What you are asked to do: Could you copy each of the rows below word for word, without changing anything?

Extracted data:
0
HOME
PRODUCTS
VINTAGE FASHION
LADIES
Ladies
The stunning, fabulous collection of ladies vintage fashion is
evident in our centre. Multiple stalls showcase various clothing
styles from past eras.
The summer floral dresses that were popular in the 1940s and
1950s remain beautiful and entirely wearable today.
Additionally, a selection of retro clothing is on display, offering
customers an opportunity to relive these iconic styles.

Written response:
0
HOME
PRODUCTS
VINTAGE FASHION
LADIES
Ladies
The stunning, fabulous collection of ladies vintage fashion is
evident in our centre. Multiple stalls showcase various clothing
styles from past eras.
The summer floral dresses that were popular in the 1940s and
1950s remain beautiful and entirely wearable today.
Additionally, a selection of retro clothing is on display, offering
customers an opportunity to relive these iconic styles.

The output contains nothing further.